━━ Supplied data ━━

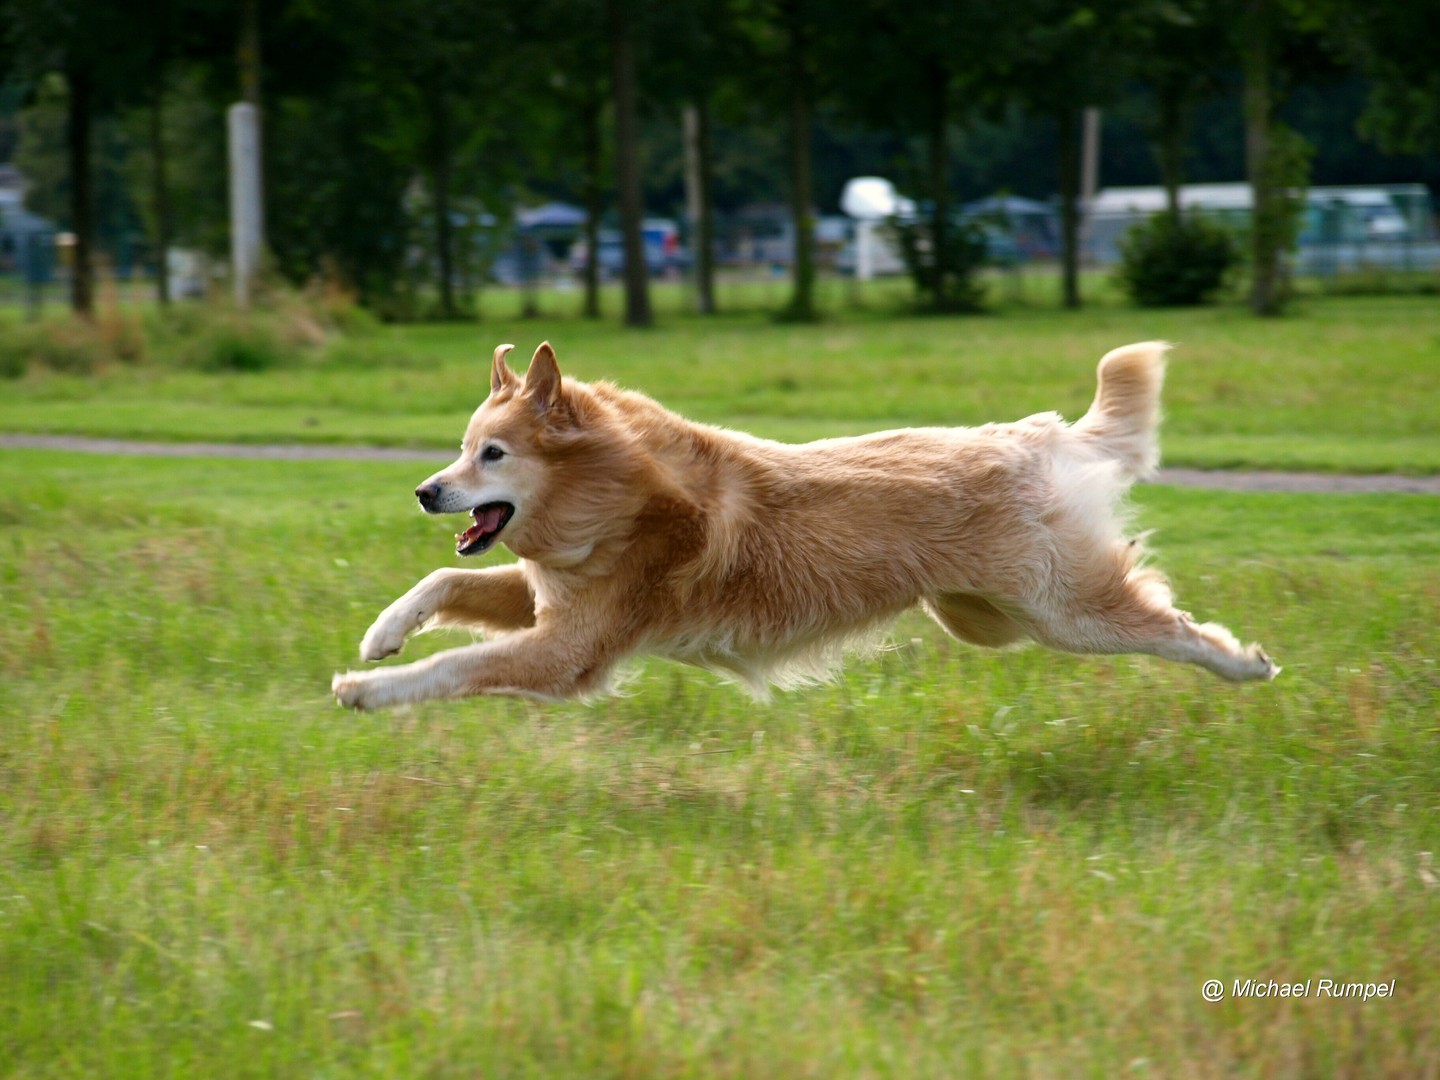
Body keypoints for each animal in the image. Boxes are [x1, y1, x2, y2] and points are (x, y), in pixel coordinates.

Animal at [331, 339, 1278, 711]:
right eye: (461, 450)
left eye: (491, 454)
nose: (424, 492)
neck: (618, 495)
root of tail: (1038, 434)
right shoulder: (552, 598)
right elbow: (447, 579)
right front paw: (381, 635)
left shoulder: (568, 649)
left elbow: (456, 666)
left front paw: (368, 688)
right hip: (984, 619)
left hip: (1062, 613)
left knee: (1168, 625)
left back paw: (1242, 664)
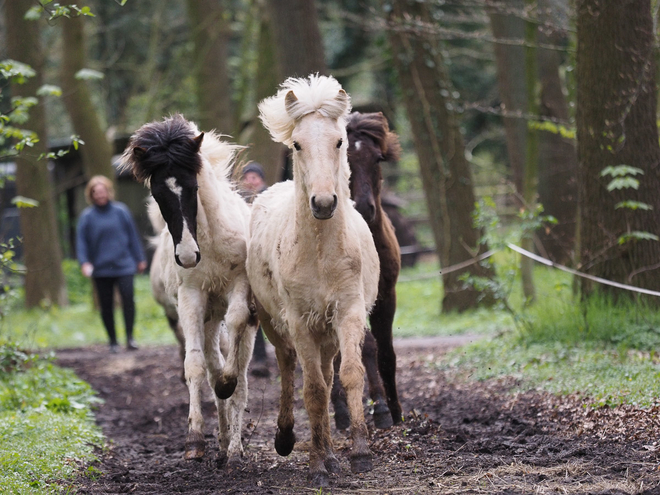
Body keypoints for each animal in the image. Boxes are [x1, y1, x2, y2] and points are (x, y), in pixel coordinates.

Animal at [121, 114, 258, 466]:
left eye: (193, 187)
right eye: (158, 194)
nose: (186, 256)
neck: (208, 241)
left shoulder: (240, 286)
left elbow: (236, 326)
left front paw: (227, 384)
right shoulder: (191, 297)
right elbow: (195, 366)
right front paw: (194, 441)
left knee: (241, 378)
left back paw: (235, 448)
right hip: (207, 319)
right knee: (211, 365)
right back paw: (222, 442)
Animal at [248, 75, 378, 486]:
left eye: (338, 141)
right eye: (297, 144)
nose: (323, 203)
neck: (320, 253)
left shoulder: (348, 312)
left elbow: (350, 376)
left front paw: (358, 452)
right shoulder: (300, 322)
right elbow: (315, 391)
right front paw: (317, 465)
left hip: (327, 332)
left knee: (326, 370)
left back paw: (333, 453)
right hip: (275, 324)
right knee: (290, 368)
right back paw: (288, 438)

━━━

Problem:
Line by line, write out the records above exactly, skipping the pictures.

Answer for the task:
Body keypoints for each animal in the image. Boxes are [x1, y1, x2, y2] and points are (x, y), in pixel coordinates.

Animal at [331, 339, 1278, 711]:
right eye: (461, 450)
left eye: (491, 454)
nose: (424, 492)
neck: (618, 495)
root of tail: (1038, 434)
right shoulder: (552, 598)
right elbow: (447, 579)
right front paw: (381, 635)
left shoulder: (568, 649)
left elbow: (456, 666)
left front paw: (368, 688)
right hip: (984, 619)
left hip: (1062, 613)
left knee: (1168, 625)
left back paw: (1242, 664)
Body keypoints for each animal in the image. Boxes are [x1, y1, x2, y2] and points are (x, y), in pixel coordinates.

Animal at [121, 114, 258, 466]:
left eye: (193, 187)
right eye: (158, 194)
nose: (186, 256)
neck: (208, 241)
left shoulder: (240, 286)
left elbow: (236, 326)
left front paw: (227, 384)
right shoulder: (191, 297)
right elbow: (195, 366)
right front paw: (194, 441)
left knee: (241, 378)
left back paw: (235, 448)
right hip: (207, 319)
right knee: (211, 365)
right back paw: (222, 442)
Animal at [248, 75, 378, 486]:
left eye: (338, 141)
right eye: (297, 144)
nose: (323, 203)
neck: (320, 253)
left shoulder: (348, 312)
left elbow: (350, 376)
left front paw: (358, 452)
right shoulder: (300, 322)
right elbow: (315, 391)
right front paw: (317, 465)
left hip: (327, 332)
left knee: (326, 370)
left back paw: (333, 453)
right hip: (275, 324)
right knee: (290, 368)
right back paw: (288, 438)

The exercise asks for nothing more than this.